Sessions has been a vocal critic of current Attorney General Loretta Lynch, and has in the past also voiced opposition to consent decrees, writing in a 2008 report that they are “exercises of raw power” and “constitute an end run around the democratic process.”
Several police departments that have been involved in controversial police shootings in recent years have entered into consent decrees, including Ferguson, Mo.; Albuquerque, N.M.; and Cleveland, while departments in Pittsburgh, Seattle, and Washington, have also gone through the process.
Mixed record of success
Whether they are successful or not has been “kind of a mixed bag,” according to Darrel Stephens, executive director of the Major Cities Chiefs Association.
“In some cases they’re probably appropriate,” he adds, but “I think a lot of people in policing would like to see fewer consent decrees and more opportunity to work through those issues. They’re not unwilling to be held accountable, just not with the court monitoring system.”
One example is Seattle, he says, a department that was “not out of control [and] had good leadership.” The department entered into a consent decree in 2012, but has seen a steep drop-off in the enforcement of lower-level offenses and a fierce push-back from rank-and-file officers.
“If there were things that needed to be corrected I think there were probably ways that could have been done without being forced into a consent decree,” adds Mr. Stephens.
The Obama administration has engaged in these more collaborative approaches too, particularly through the DOJ’s Community Oriented Policing Services (COPS) office, with the office conducting specialized reviews of departments and helping pay or for some of the solutions.

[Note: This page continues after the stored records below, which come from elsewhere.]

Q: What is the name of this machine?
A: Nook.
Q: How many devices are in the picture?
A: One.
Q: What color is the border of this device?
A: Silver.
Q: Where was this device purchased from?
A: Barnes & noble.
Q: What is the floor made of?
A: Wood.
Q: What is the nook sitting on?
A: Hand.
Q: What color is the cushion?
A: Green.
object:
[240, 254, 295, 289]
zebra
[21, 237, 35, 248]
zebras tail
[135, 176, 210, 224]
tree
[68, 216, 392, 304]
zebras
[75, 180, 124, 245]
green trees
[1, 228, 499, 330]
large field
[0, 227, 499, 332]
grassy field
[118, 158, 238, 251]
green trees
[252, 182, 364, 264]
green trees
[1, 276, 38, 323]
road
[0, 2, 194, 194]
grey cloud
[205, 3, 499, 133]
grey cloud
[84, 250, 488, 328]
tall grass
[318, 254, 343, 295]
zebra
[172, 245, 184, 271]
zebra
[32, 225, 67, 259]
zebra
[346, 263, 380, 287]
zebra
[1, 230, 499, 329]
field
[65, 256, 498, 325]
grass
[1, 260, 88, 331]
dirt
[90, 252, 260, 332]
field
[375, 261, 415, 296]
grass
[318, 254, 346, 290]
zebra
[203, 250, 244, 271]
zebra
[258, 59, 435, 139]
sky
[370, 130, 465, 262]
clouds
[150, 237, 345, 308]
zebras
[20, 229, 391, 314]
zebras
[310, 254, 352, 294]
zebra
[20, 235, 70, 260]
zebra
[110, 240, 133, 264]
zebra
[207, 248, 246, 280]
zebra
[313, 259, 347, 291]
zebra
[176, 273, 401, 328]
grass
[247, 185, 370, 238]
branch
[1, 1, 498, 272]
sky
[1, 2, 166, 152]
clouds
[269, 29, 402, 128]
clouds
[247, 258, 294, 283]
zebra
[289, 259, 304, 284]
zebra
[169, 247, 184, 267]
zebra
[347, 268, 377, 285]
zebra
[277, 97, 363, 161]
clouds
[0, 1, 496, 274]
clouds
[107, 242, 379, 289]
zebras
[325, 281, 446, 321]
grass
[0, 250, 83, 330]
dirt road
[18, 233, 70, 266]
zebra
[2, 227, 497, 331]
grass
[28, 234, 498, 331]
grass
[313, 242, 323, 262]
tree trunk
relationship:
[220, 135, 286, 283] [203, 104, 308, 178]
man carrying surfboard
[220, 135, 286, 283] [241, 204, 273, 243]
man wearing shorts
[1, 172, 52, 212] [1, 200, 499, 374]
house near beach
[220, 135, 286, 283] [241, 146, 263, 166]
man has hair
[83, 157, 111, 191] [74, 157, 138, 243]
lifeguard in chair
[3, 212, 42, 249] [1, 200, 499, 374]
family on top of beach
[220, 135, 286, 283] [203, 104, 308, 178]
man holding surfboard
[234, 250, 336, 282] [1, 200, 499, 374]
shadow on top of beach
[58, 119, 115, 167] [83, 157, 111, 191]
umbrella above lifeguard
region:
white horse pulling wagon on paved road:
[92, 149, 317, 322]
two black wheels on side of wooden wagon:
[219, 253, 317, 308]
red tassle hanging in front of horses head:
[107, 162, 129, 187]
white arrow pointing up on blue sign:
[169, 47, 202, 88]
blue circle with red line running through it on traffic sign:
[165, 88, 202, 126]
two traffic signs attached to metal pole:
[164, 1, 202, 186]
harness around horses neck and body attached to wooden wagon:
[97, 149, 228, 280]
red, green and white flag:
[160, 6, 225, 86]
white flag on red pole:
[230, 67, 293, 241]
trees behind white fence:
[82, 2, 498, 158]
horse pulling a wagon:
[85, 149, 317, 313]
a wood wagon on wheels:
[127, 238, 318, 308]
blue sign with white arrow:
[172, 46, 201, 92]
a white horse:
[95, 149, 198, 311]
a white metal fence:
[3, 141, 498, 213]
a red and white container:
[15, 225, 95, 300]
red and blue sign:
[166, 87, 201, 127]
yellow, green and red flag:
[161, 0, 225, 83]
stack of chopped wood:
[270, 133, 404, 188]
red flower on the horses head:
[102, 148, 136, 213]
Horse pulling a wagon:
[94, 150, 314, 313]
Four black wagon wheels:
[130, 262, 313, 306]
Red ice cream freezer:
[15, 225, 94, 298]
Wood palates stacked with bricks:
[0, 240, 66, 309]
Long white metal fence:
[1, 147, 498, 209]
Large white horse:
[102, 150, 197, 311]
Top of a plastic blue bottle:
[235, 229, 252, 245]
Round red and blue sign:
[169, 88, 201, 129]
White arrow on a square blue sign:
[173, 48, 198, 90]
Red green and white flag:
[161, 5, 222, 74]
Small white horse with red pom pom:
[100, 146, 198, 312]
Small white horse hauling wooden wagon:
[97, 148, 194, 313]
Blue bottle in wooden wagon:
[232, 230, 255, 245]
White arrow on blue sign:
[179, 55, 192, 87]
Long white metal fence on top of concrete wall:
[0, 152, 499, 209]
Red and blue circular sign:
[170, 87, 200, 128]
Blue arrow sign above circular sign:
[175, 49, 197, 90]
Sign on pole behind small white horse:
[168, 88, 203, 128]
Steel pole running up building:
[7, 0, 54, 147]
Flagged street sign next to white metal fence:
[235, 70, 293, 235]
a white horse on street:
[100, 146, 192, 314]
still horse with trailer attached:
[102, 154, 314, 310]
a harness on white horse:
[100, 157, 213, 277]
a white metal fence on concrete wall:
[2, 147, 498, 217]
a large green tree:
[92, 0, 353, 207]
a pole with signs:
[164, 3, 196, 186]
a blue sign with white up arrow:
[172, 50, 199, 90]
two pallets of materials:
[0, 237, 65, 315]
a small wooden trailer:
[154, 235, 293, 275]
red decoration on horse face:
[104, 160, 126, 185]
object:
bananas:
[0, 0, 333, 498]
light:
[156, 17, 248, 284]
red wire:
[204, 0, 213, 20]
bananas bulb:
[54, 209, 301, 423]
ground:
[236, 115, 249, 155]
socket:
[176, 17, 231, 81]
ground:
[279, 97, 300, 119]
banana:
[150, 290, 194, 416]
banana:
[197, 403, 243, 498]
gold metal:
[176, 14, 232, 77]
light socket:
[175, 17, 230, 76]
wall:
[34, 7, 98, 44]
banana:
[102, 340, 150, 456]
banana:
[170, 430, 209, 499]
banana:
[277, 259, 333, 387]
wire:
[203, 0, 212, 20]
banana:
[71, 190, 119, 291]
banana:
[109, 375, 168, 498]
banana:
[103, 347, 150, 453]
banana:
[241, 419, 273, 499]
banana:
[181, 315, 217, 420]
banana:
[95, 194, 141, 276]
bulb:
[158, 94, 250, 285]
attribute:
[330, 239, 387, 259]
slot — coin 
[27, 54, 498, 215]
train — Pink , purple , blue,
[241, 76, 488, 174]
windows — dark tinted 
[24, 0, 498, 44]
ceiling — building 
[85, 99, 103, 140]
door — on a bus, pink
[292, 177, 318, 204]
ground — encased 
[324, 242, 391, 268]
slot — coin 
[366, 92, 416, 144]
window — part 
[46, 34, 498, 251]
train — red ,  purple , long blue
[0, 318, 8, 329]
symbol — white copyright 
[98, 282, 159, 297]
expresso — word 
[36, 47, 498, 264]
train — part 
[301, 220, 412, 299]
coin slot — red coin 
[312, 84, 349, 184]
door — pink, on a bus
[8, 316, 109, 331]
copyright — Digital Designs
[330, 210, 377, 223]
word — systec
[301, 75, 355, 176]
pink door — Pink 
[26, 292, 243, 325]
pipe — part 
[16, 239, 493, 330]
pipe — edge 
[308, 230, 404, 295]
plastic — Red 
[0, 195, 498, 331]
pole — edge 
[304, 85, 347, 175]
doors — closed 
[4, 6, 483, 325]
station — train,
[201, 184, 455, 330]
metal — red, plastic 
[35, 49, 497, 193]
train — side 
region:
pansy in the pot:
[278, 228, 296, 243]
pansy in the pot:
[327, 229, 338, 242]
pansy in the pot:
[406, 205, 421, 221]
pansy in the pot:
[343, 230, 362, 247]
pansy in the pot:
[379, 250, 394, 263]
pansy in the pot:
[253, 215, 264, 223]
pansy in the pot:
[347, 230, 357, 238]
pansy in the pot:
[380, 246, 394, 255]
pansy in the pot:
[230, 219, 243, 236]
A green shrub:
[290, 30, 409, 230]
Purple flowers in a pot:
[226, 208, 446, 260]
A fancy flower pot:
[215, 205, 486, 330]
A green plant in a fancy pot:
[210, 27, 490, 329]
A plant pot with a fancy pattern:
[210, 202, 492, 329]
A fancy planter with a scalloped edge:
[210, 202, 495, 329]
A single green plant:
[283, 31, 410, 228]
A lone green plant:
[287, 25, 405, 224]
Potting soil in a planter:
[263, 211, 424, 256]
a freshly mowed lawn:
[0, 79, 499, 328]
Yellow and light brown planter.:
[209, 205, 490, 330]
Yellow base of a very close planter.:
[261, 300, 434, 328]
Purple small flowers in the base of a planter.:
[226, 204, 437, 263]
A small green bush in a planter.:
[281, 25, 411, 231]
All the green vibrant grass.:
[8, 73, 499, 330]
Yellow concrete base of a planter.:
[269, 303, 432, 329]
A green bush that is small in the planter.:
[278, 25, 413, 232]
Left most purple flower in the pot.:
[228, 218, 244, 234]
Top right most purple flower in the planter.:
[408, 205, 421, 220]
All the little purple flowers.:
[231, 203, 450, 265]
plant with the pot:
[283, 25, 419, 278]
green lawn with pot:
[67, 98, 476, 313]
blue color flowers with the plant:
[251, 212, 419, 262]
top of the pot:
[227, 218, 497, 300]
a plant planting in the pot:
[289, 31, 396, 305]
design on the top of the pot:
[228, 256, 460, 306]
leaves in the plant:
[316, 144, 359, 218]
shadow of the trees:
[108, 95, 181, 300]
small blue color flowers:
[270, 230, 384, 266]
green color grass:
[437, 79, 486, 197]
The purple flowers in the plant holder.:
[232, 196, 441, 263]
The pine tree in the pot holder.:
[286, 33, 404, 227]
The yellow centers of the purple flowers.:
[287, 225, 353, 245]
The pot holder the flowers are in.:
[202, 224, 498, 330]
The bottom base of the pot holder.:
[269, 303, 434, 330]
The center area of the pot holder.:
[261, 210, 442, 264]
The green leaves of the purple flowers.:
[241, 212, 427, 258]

Cities like Las Vegas, Philadelphia, and San Francisco have requested that the DOJ carry out these kinds of investigations. It could be an approach that Trump has already signaled an interest in, tweeting earlier this week that Chicago, which had its highest murder rate in 20 years, “must ask for federal help” if local officials can’t get a grip on it.
The issue with collaborative reform is, of course, that all parties have to be willing to collaborate. This isn’t always the case, and it’s in these cases that experts say consent decrees become useful.
And there have been some success stories, like Washington, D.C., and Pittsburgh – the latter of which had a consent decree meant to last five years but concluded after only two. For many cities, however, the combination of a decade of federal oversight and tens of millions of dollars spent on compliance can feel like a heavy price to pay, even for much-needed reform.
The Oakland police department remains under a consent decree that began in 2003, and has spent over $13 million attempting to comply with the decree, the San Francisco Chronicle reported last summer.
The five-year consent decree the New Orleans Police Department began in 2012 is projected to cost the city $55 million over five years, according to Ronal Serpas, who was superintendent of the department from 2010 to 2014. While he thinks the department is making great headway, there is still a long way to go.
“I think that the $55 million figure is a floor, not a ceiling, of the eventual cost to the City of New Orleans,” he says.
Public demand for reform
“Everyone wants constitutional policing, including the police,” he adds. “How do we get there in way that’s fair to everyone involved?”
Because while most experts agree that consent decrees will become a rarer sight over the next four years, they also agree that public demand for policing reforms won’t.
“Technology is changing such that police misconduct can be more visible than it was before,” says Dr. Serpas, who is now a professor with the Loyola University New Orleans Criminal Justice Department.
“People should be able to expect, with no effort on their part, to have a democratic police service,” he adds, “and in recent years more and more community members have said we’re going to demand that.”